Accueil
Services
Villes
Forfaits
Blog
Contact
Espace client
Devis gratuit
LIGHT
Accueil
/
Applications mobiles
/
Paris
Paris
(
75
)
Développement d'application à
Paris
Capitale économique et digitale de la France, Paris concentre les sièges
---
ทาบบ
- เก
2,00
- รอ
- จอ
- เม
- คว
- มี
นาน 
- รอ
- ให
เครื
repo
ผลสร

• TO-DO ITEM: Scan the listing above for the line that has "Applications mobiles", then copy exactly from that line through the line that has "Capitale économique et".

• TASK ANSWER:
Applications mobiles
/
Paris
Paris
(
75
)
Développement d'application à
Paris
Capitale économique et digitale de la France, Paris concentre les sièges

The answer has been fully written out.